The problem: Could you set down the records below exactly as they are, with no pictures?

Exercise data:
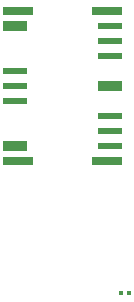
<source format=gbr>
%TF.GenerationSoftware,KiCad,Pcbnew,8.0.0*%
%TF.CreationDate,2024-03-31T15:48:46-03:00*%
%TF.ProjectId,schematic,73636865-6d61-4746-9963-2e6b69636164,rev?*%
%TF.SameCoordinates,Original*%
%TF.FileFunction,Paste,Top*%
%TF.FilePolarity,Positive*%
%FSLAX46Y46*%
G04 Gerber Fmt 4.6, Leading zero omitted, Abs format (unit mm)*
G04 Created by KiCad (PCBNEW 8.0.0) date 2024-03-31 15:48:46*
%MOMM*%
%LPD*%
G01*
G04 APERTURE LIST*
G04 Aperture macros list*
%AMRoundRect*
0 Rectangle with rounded corners*
0 $1 Rounding radius*
0 $2 $3 $4 $5 $6 $7 $8 $9 X,Y pos of 4 corners*
0 Add a 4 corners polygon primitive as box body*
4,1,4,$2,$3,$4,$5,$6,$7,$8,$9,$2,$3,0*
0 Add four circle primitives for the rounded corners*
1,1,$1+$1,$2,$3*
1,1,$1+$1,$4,$5*
1,1,$1+$1,$6,$7*
1,1,$1+$1,$8,$9*
0 Add four rect primitives between the rounded corners*
20,1,$1+$1,$2,$3,$4,$5,0*
20,1,$1+$1,$4,$5,$6,$7,0*
20,1,$1+$1,$6,$7,$8,$9,0*
20,1,$1+$1,$8,$9,$2,$3,0*%
G04 Aperture macros list end*
%ADD10RoundRect,0.079500X-0.079500X-0.100500X0.079500X-0.100500X0.079500X0.100500X-0.079500X0.100500X0*%
%ADD11R,2.500000X0.700000*%
%ADD12R,2.000000X0.900000*%
%ADD13R,2.000000X0.600000*%
%ADD14R,2.000000X0.500000*%
G04 APERTURE END LIST*
D10*
%TO.C,R1*%
X127475000Y-99000000D03*
X128165000Y-99000000D03*
%TD*%
D11*
%TO.C,K1*%
X118750000Y-75150000D03*
D12*
X118500000Y-76420000D03*
D13*
X118500000Y-80230000D03*
D14*
X118500000Y-81500000D03*
D13*
X118500000Y-82770000D03*
D12*
X118500000Y-86580000D03*
D11*
X118750000Y-87850000D03*
X126250000Y-87850000D03*
D13*
X126500000Y-86580000D03*
D14*
X126500000Y-85310000D03*
D13*
X126500000Y-84040000D03*
D12*
X126500000Y-81500000D03*
D13*
X126500000Y-78960000D03*
D14*
X126500000Y-77690000D03*
D13*
X126500000Y-76420000D03*
D11*
X126250000Y-75150000D03*
%TD*%
M02*

</source>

Task solution:
<source format=gbr>
%TF.GenerationSoftware,KiCad,Pcbnew,8.0.0*%
%TF.CreationDate,2024-03-31T15:48:46-03:00*%
%TF.ProjectId,schematic,73636865-6d61-4746-9963-2e6b69636164,rev?*%
%TF.SameCoordinates,Original*%
%TF.FileFunction,Paste,Top*%
%TF.FilePolarity,Positive*%
%FSLAX46Y46*%
G04 Gerber Fmt 4.6, Leading zero omitted, Abs format (unit mm)*
G04 Created by KiCad (PCBNEW 8.0.0) date 2024-03-31 15:48:46*
%MOMM*%
%LPD*%
G01*
G04 APERTURE LIST*
G04 Aperture macros list*
%AMRoundRect*
0 Rectangle with rounded corners*
0 $1 Rounding radius*
0 $2 $3 $4 $5 $6 $7 $8 $9 X,Y pos of 4 corners*
0 Add a 4 corners polygon primitive as box body*
4,1,4,$2,$3,$4,$5,$6,$7,$8,$9,$2,$3,0*
0 Add four circle primitives for the rounded corners*
1,1,$1+$1,$2,$3*
1,1,$1+$1,$4,$5*
1,1,$1+$1,$6,$7*
1,1,$1+$1,$8,$9*
0 Add four rect primitives between the rounded corners*
20,1,$1+$1,$2,$3,$4,$5,0*
20,1,$1+$1,$4,$5,$6,$7,0*
20,1,$1+$1,$6,$7,$8,$9,0*
20,1,$1+$1,$8,$9,$2,$3,0*%
G04 Aperture macros list end*
%ADD10RoundRect,0.079500X-0.079500X-0.100500X0.079500X-0.100500X0.079500X0.100500X-0.079500X0.100500X0*%
%ADD11R,2.500000X0.700000*%
%ADD12R,2.000000X0.900000*%
%ADD13R,2.000000X0.600000*%
%ADD14R,2.000000X0.500000*%
G04 APERTURE END LIST*
D10*
%TO.C,R1*%
X127475000Y-99000000D03*
X128165000Y-99000000D03*
%TD*%
D11*
%TO.C,K1*%
X118750000Y-75150000D03*
D12*
X118500000Y-76420000D03*
D13*
X118500000Y-80230000D03*
D14*
X118500000Y-81500000D03*
D13*
X118500000Y-82770000D03*
D12*
X118500000Y-86580000D03*
D11*
X118750000Y-87850000D03*
X126250000Y-87850000D03*
D13*
X126500000Y-86580000D03*
D14*
X126500000Y-85310000D03*
D13*
X126500000Y-84040000D03*
D12*
X126500000Y-81500000D03*
D13*
X126500000Y-78960000D03*
D14*
X126500000Y-77690000D03*
D13*
X126500000Y-76420000D03*
D11*
X126250000Y-75150000D03*
%TD*%
M02*

</source>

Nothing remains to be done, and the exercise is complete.